▶ Perguntas de estudo:
**1.** Indique se cada afirmação está de acordo com a notícia sobre a família de Ihor Homeniuk: (a) a família já pretende deixar a Ucrânia; (b) o filho mais novo tem 10 anos e não tem documentos de identificação; (c) o centro de instalação temporária do aeroporto de Lisboa é gerido pelo SEF. Responda sim ou não e cite as palavras do texto que o decidem.
**2.** Prolongue, por favor, a notícia sobre a família de Ihor Homeniuk a partir da última frase apresentada.

▶ Texto de leitura:
▼▼▼

Portugal oferece salvo-conduto à família de Ihor Homeniuk

A família do ucraniano que morreu no centro de instalação temporária do aeroporto de Lisboa já fez um pedido de proteção temporária a Portugal e aguarda resposta.

A família de Ihor Homeniuk ainda não pretende deixar a Ucrânia, mas já fez um pedido de proteção temporária a Portugal.

José Gaspar Schwalbach, advogado da família do ucraniano que morreu no centro de instalação temporária do aeroporto de Lisboa, gerido pelo SEF, aguarda resposta do serviço a este pedido. Mas o advogado revela que já teve a garantia de apoio por parte do governo português, com a emissão de um salvo-conduto para o filho mais novo de Ihor Homeniuk. "Para o caso do filho mais novo de 10 anos, que não tem documentos de identificação, foi equacionada a emissão de um salvo-conduto para que possa chegar ao país. Mas a família diz que para já não pretende deixar a aldeia onde vivem, acreditam que a invasão pode ser parada e querem ficar na aldeia o máximo de tempo possível."

▲▲▲

▶ Dados fornecidos:
▼▼▼

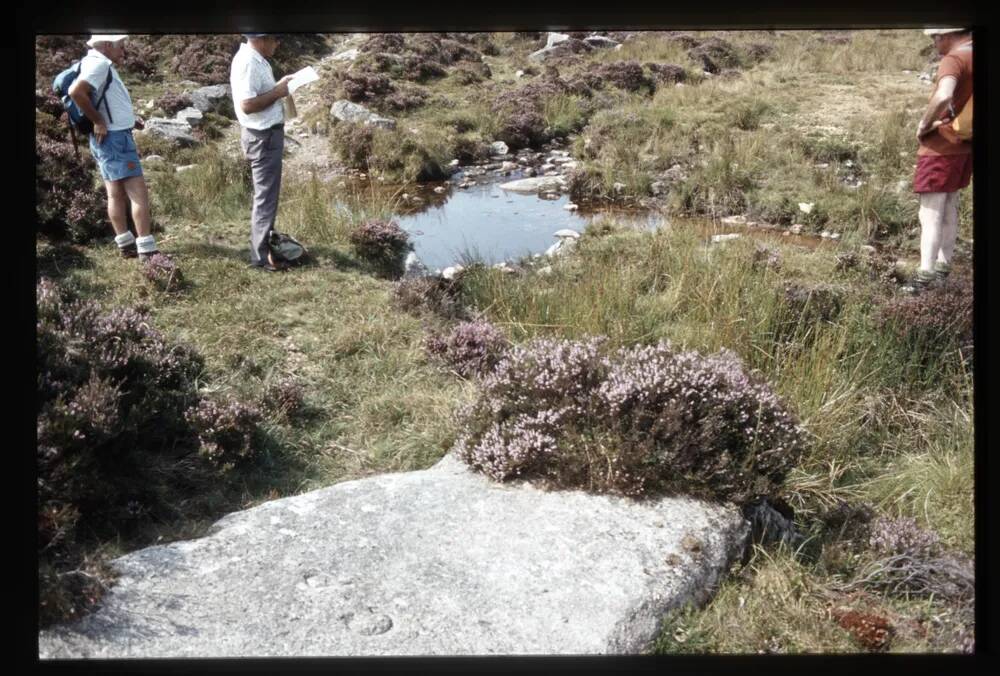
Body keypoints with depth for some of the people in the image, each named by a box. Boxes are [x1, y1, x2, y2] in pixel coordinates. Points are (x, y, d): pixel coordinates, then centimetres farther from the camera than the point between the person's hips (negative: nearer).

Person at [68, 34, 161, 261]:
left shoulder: (102, 65, 15)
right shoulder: (99, 64, -15)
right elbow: (76, 91, -30)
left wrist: (129, 118, 10)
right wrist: (98, 121, -22)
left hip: (113, 137, 10)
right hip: (114, 138, -10)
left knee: (116, 194, 13)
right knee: (139, 192, -10)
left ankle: (127, 245, 20)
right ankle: (147, 250, -11)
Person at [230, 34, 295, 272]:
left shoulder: (254, 59, 11)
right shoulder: (248, 63, -20)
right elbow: (247, 105, -27)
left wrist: (278, 86, 7)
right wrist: (277, 93, -18)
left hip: (268, 134, 11)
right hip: (263, 137, -11)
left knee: (268, 193, 21)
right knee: (265, 196, -4)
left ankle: (266, 241, 36)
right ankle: (261, 256, 4)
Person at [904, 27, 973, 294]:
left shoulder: (954, 60, -19)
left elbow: (943, 96, -38)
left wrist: (924, 125, -23)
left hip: (940, 149, -9)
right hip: (964, 146, 9)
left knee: (931, 213, -7)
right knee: (949, 207, 18)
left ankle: (925, 275, -9)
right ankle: (943, 265, 26)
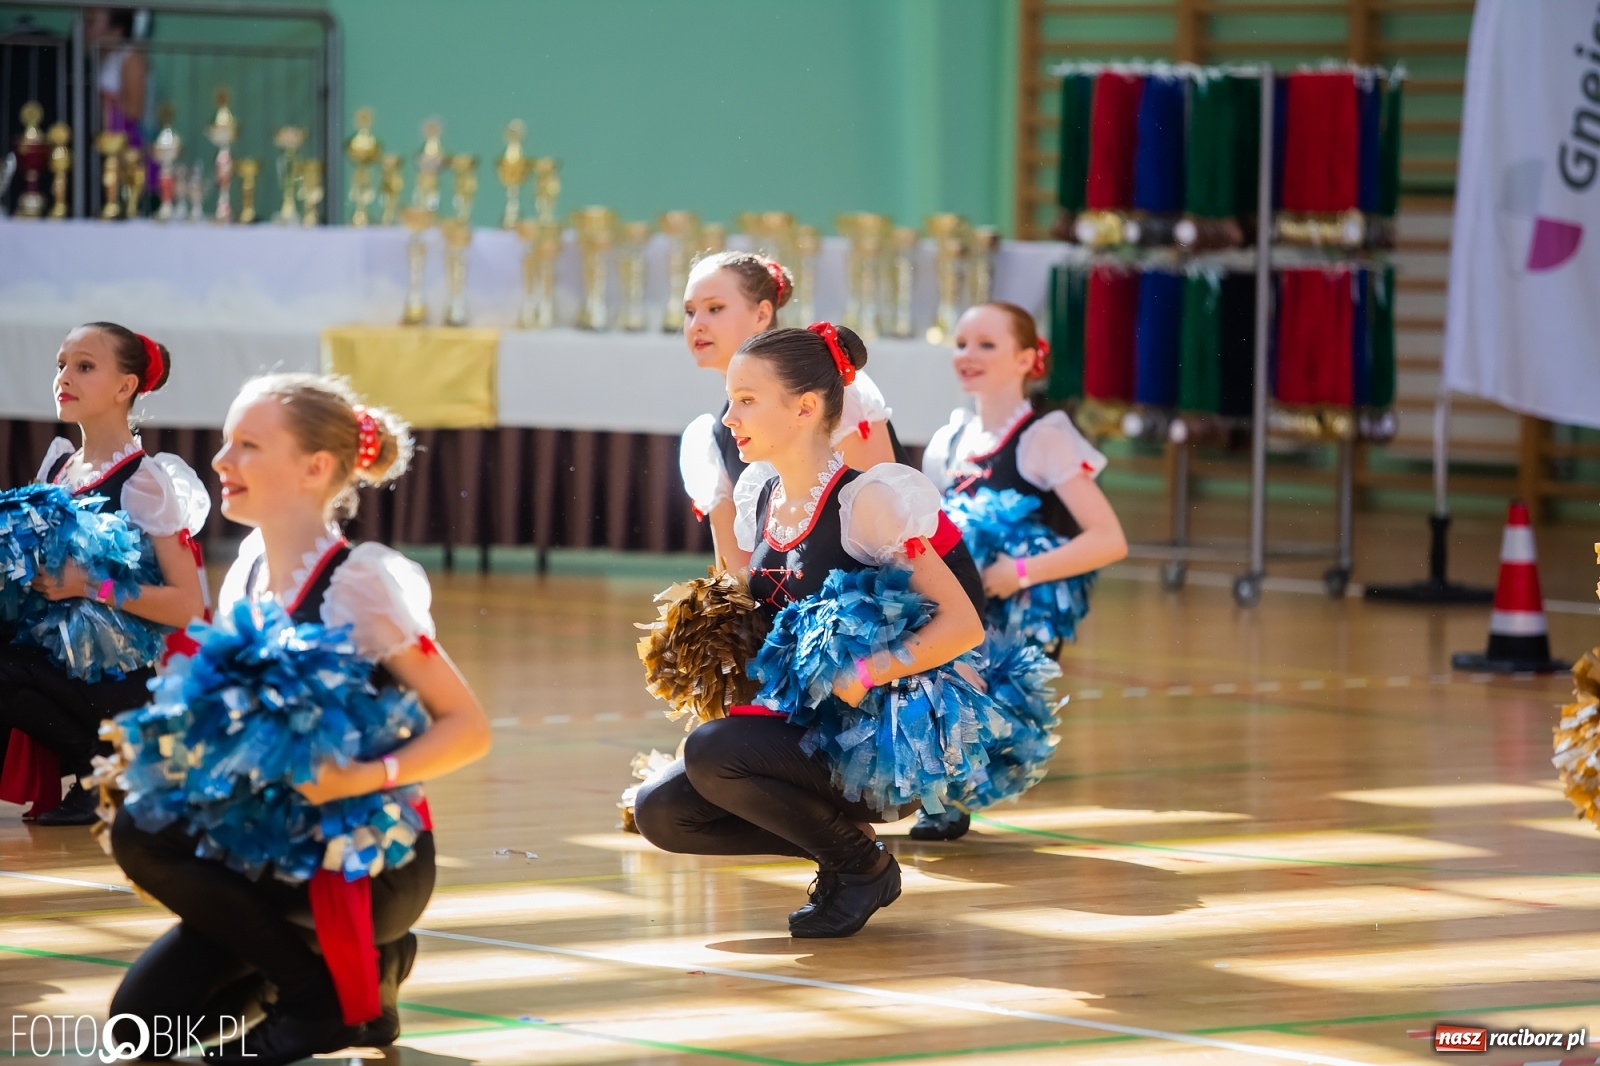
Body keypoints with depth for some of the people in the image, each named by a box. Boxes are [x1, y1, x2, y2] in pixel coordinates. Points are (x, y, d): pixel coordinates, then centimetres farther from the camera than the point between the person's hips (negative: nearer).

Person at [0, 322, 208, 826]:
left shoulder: (143, 481, -11)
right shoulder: (58, 464, 10)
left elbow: (188, 606, -15)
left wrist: (90, 585, -23)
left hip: (123, 678, -6)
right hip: (64, 658, 6)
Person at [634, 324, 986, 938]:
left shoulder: (865, 502, -15)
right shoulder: (761, 499, 8)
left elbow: (962, 624, -18)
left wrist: (861, 678, -25)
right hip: (793, 728, 8)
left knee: (711, 751, -29)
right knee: (660, 812, -8)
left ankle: (862, 863, -6)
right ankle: (834, 835, 9)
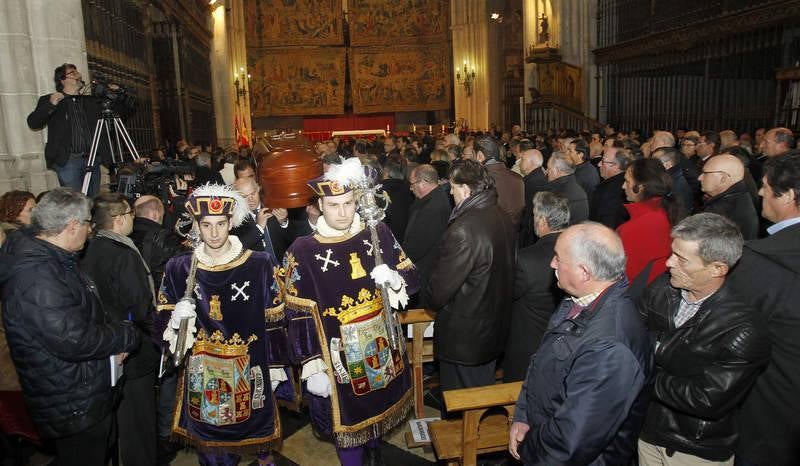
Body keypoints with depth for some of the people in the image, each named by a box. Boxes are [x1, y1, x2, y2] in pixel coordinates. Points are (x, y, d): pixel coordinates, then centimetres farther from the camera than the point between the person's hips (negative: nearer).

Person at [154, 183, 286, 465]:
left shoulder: (260, 264, -10)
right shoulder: (179, 269, -4)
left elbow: (274, 320, -4)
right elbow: (162, 324, 3)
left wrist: (276, 365, 0)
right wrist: (176, 319, -20)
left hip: (250, 371, -1)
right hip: (202, 374, 1)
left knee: (255, 429, 19)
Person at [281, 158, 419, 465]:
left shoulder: (379, 233, -4)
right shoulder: (302, 251, -14)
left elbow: (412, 279, 3)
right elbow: (298, 317, -11)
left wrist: (393, 278, -20)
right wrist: (312, 369, -12)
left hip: (382, 350, 4)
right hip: (339, 359, -4)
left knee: (378, 409, 25)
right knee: (348, 425, 11)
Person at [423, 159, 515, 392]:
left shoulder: (463, 230, -30)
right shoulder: (503, 218, -3)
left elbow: (440, 288, -22)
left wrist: (428, 299, 0)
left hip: (464, 337, -8)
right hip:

▲▲▲

▶ Respostas às tarefas:
**1.**
(a) Não: «A família de Ihor Homeniuk ainda não pretende deixar a Ucrânia»
(b) Sim: «Para o caso do filho mais novo de 10 anos, que não tem documentos de identificação»
(c) Sim: «gerido pelo SEF»

**2.**
A família vive próximo da Polónia e para já não quer deixar a Ucrânia. "Para já dizem que Lviv ainda é seguro, a última informação que temos é que estão em segurança. Já avançamos com os pedidos de autorização de residência temporária e aguardamos resposta por parte do SEF", explica José Gaspar Schwalbach.